→ **TO DO**: Somewhere below, one line contains "middle pip: (181, 258)" and a later line contains "index pip: (1590, 1118)". Output those two lines and everything between them exactly, and nothing else.

→ **MATERIAL FOR THIS TASK**:

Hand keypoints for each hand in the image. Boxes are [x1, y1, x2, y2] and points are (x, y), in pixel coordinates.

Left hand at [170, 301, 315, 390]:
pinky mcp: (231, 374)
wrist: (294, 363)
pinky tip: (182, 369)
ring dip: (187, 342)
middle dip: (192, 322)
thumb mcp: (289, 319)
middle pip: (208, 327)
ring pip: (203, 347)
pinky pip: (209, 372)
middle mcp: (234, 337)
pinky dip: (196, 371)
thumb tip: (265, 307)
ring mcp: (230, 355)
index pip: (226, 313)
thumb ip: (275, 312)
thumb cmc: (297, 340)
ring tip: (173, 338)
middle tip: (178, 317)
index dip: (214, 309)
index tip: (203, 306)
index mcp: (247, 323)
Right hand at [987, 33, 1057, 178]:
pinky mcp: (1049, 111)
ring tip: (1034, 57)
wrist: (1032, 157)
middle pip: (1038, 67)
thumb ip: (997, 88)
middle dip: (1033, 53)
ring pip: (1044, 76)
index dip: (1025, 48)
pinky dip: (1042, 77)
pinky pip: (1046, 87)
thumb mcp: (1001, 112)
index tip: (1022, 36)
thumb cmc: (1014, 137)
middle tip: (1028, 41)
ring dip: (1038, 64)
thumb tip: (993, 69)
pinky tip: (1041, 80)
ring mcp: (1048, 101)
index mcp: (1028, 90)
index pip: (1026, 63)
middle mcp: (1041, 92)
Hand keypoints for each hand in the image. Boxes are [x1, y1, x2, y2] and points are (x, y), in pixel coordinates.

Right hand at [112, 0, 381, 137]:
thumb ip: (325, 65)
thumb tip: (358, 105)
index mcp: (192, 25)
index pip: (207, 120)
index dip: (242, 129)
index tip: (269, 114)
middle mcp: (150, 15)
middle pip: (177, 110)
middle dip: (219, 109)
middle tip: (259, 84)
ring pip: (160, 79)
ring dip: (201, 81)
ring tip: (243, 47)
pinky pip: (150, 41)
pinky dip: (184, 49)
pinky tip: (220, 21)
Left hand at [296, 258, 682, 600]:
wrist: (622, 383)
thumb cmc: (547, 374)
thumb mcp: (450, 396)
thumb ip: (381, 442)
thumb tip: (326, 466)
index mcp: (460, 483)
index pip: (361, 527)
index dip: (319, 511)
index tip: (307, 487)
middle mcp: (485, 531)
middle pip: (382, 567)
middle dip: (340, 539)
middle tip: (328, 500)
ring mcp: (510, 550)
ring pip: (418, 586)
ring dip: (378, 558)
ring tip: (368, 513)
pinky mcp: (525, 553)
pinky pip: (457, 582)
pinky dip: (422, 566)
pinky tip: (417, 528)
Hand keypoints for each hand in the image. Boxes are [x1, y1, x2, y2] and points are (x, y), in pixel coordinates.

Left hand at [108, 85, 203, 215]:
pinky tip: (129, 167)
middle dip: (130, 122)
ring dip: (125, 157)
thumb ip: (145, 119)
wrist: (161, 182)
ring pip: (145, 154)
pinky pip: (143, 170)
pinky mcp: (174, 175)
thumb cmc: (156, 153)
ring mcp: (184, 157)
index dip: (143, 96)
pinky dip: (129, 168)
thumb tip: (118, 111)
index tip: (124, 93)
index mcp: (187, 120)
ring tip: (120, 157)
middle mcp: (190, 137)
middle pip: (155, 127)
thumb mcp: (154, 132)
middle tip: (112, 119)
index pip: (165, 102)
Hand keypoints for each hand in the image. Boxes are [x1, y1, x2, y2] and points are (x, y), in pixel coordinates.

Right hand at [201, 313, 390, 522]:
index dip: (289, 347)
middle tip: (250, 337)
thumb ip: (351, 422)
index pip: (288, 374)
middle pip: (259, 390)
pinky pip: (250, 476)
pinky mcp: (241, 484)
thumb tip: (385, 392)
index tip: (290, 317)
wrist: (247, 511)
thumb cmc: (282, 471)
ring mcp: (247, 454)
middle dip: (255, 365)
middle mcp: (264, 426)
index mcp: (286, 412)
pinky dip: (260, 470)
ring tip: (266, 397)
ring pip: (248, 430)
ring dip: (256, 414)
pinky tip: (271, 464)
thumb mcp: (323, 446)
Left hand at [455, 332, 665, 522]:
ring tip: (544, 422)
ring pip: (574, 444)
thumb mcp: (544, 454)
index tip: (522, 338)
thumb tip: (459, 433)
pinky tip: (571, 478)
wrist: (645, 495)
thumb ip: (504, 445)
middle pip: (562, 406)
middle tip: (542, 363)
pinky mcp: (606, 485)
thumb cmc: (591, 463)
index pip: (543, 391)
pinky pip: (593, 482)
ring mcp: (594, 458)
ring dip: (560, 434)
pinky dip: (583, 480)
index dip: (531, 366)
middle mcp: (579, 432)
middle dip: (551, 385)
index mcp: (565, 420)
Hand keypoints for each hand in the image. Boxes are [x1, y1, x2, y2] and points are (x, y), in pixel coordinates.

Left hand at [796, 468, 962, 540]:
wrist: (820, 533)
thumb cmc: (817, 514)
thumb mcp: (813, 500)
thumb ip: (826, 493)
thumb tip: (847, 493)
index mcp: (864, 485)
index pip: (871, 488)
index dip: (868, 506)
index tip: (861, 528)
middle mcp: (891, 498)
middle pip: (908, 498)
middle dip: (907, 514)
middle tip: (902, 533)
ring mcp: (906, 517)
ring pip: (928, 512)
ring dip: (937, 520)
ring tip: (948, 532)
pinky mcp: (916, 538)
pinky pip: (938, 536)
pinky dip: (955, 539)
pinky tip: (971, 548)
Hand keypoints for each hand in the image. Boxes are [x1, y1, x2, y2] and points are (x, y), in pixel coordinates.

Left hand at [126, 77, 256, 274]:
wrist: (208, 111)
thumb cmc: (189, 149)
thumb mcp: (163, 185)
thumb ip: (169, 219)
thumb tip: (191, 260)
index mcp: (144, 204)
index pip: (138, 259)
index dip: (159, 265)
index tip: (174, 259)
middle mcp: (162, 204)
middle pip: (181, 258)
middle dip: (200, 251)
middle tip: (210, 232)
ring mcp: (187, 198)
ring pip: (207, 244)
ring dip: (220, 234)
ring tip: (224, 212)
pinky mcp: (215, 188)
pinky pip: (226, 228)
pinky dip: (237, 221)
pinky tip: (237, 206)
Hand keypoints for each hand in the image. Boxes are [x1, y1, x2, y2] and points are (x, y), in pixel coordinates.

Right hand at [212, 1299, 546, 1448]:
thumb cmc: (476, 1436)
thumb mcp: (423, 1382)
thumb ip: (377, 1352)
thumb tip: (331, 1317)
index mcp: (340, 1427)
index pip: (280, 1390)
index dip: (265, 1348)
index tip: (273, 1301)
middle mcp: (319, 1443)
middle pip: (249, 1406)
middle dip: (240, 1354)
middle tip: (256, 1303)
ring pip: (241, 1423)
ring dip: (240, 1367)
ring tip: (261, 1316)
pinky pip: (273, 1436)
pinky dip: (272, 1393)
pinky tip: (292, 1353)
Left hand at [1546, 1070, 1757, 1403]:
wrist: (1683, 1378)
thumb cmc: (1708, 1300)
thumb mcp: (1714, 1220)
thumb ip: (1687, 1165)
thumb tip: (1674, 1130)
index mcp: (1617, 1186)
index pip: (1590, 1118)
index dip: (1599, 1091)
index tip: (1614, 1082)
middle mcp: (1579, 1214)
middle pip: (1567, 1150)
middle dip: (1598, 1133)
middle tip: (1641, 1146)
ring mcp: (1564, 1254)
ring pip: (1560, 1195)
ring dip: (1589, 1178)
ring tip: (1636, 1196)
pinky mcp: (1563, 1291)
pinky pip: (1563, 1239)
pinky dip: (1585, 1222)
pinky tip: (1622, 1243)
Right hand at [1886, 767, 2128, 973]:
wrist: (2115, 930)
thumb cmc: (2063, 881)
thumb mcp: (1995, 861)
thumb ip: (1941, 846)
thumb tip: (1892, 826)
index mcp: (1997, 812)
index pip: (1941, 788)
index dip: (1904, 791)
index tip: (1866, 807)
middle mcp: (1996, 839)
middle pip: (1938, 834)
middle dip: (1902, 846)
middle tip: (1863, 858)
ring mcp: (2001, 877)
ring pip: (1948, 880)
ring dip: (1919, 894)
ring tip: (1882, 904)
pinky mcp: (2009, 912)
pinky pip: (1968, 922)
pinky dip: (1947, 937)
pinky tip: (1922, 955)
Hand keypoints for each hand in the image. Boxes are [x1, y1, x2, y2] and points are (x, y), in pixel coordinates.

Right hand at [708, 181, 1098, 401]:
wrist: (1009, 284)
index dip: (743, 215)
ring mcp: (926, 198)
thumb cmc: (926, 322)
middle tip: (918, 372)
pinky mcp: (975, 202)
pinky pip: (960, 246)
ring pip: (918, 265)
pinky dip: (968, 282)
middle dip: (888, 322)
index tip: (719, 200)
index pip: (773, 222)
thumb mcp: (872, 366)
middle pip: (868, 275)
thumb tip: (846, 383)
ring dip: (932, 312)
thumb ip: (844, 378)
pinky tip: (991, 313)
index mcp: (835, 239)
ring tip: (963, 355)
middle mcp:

→ **ANSWER SECTION**:
middle pip: (181, 258)
middle dip: (200, 251)
middle tip: (210, 232)
ring mcp: (187, 198)
ring pip: (207, 244)
ring dip: (220, 234)
ring tip: (224, 212)
pinky mcp: (215, 188)
pinky pip: (226, 228)
pinky dip: (237, 221)
pinky tip: (237, 206)
Hand keypoints for each hand in the image. Boxes are [x1, y1, x2, y2] and points are (x, y), in pixel coordinates.

Right hand at [212, 1299, 546, 1448]:
thumb cmc: (476, 1436)
thumb mcp: (423, 1382)
thumb ip: (377, 1352)
thumb tip: (331, 1317)
index mcp: (340, 1427)
index pip: (280, 1390)
index dip: (265, 1348)
index tip: (273, 1301)
middle mcp: (319, 1443)
middle pip: (249, 1406)
middle dip: (240, 1354)
middle tip: (256, 1303)
ring pip: (241, 1423)
ring dip: (240, 1367)
ring tip: (261, 1316)
pinky pip: (273, 1436)
pinky dip: (272, 1393)
pinky tip: (292, 1353)
Left hand at [1546, 1070, 1757, 1403]:
wrist: (1683, 1378)
thumb cmc: (1708, 1300)
thumb mcp: (1714, 1220)
thumb ip: (1687, 1165)
thumb tip: (1674, 1130)
index mcp: (1617, 1186)
index pip: (1590, 1118)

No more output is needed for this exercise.